C-X-C motif chemokine receptor type 2 correlates with higher disease stages and predicts worse prognosis, and its downregulation enhances chemotherapy sensitivity in triple-negative breast cancer.

BACKGROUND

This study aimed to explore the correlation of C-X-C motif chemokine receptor type 2 (CXCR2) expression with tumor stage and overall survival (OS) in triple-negative breast cancer (TNBC) patients, furthermore, to investigate the influence of CXCR2 downregulation on chemotherapy sensitivity in TNBC cells.

METHODS

One hundred fifty-eight TNBC patients underwent surgical excision were retrospectively reviewed, and CXCR2 expression in tumor tissue was determined by immunohistochemistry (IHC). , CXCR2 shRNA and control shRNA were transfected into HCC1937 cells respectively. Doxorubicin and docetaxel with different concentrations were used to treat HCC1937 cells respectively, followed by relative cell viability (%) and IC50 measurements.

RESULTS

There were 87 (55.1%) patients presented with CXCR2 high expression, and 71 (44.9%) patients presented with CXCR2 low expression. CXCR2 high expression was positively associated with pathological grade (P=0.007), N stage (P<0.001) and TNM stage (P<0.001), and it predicted unfavorable OS (P<0.001). Further analysis disclosed that CXCR2 high expression independently predicted decreased OS (P=0.028).

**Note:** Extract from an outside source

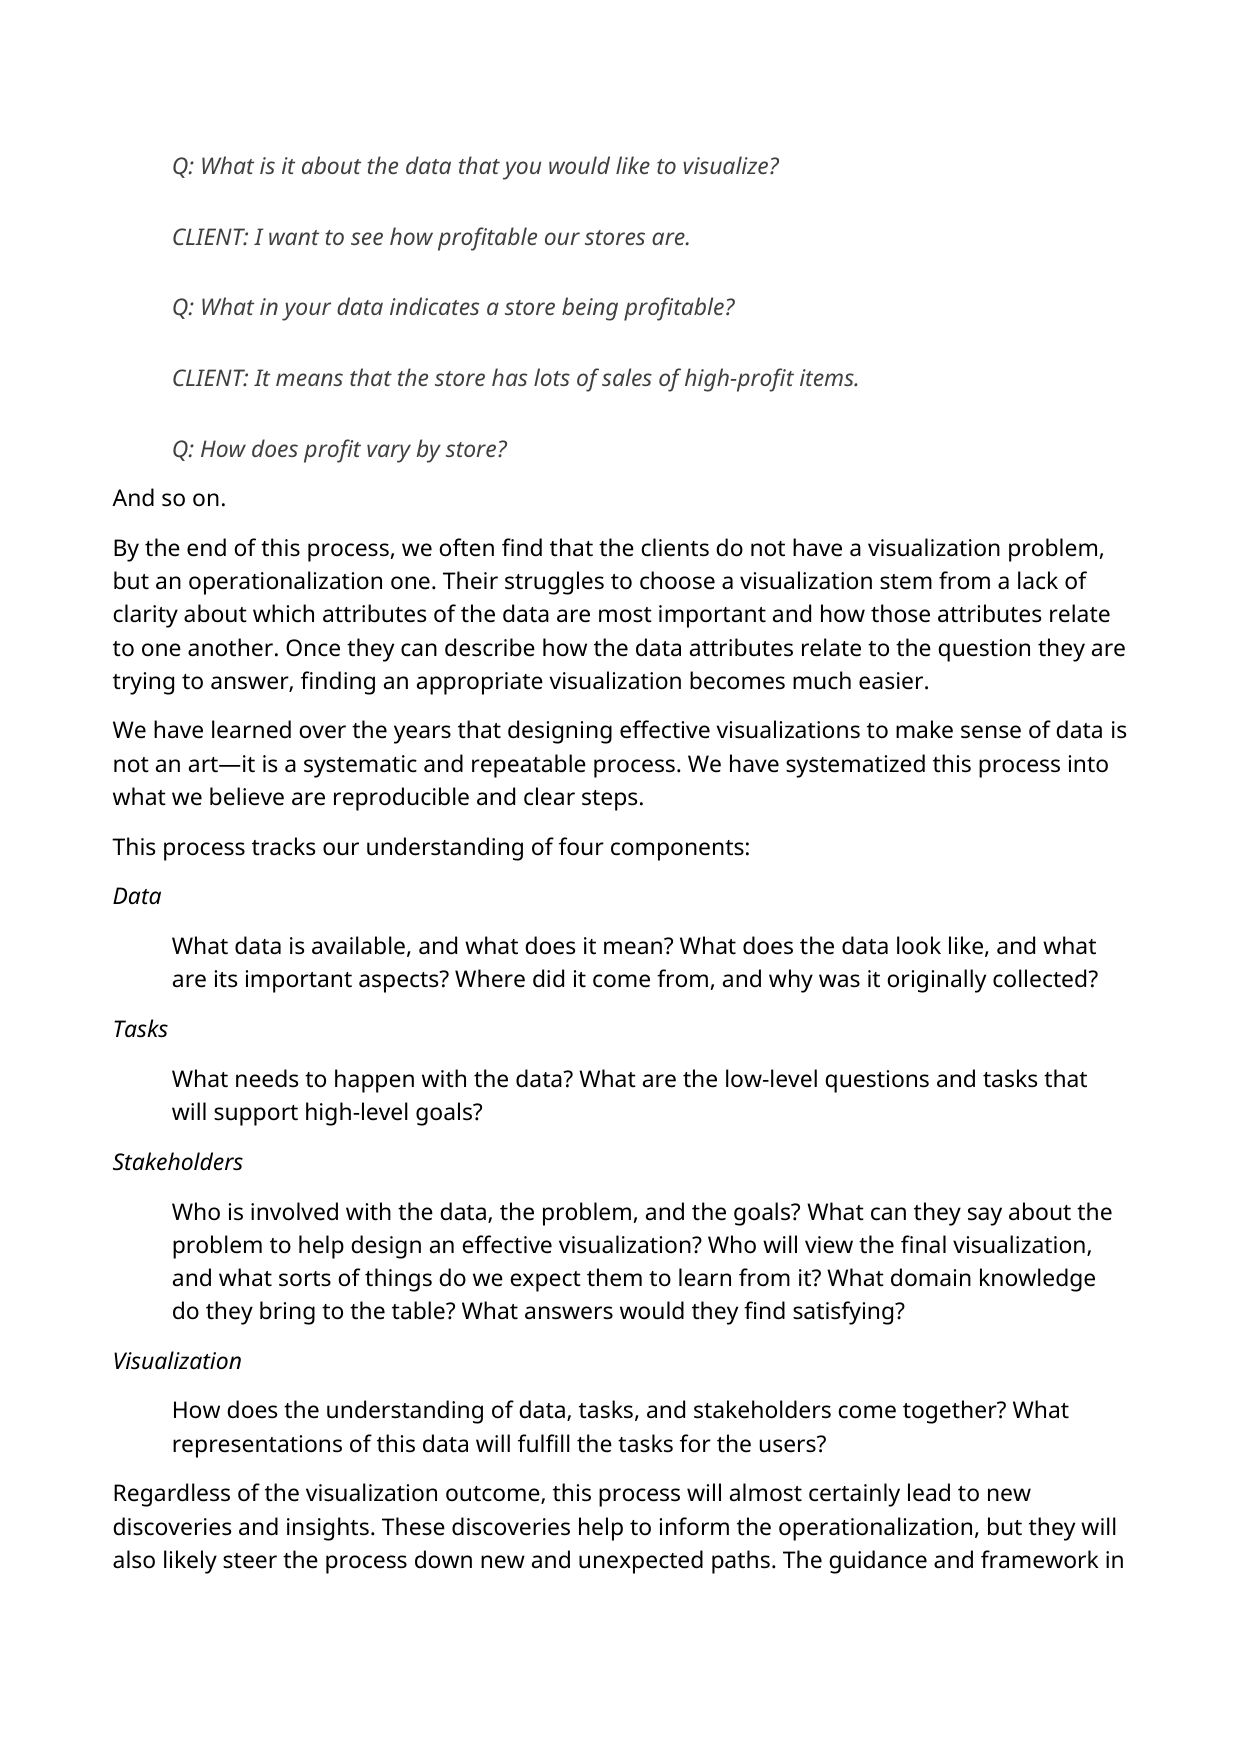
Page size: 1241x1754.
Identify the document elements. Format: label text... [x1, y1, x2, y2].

In vitro, CXCR2 shRNA increased chemosensitivity of HCC1937 cells to doxorubicin and docetaxel, with reduced IC50 concentration of doxorubicin (P<0.05) and docetaxel (P<0.01) compared the control shRNA.

CONCLUSIONS

CXCR2 has the potential to serve as a biomarker for assisting TNBC management and prognosis, and targeting CXCR2 provides a novel strategy to circumvent the chemotherapy resistance.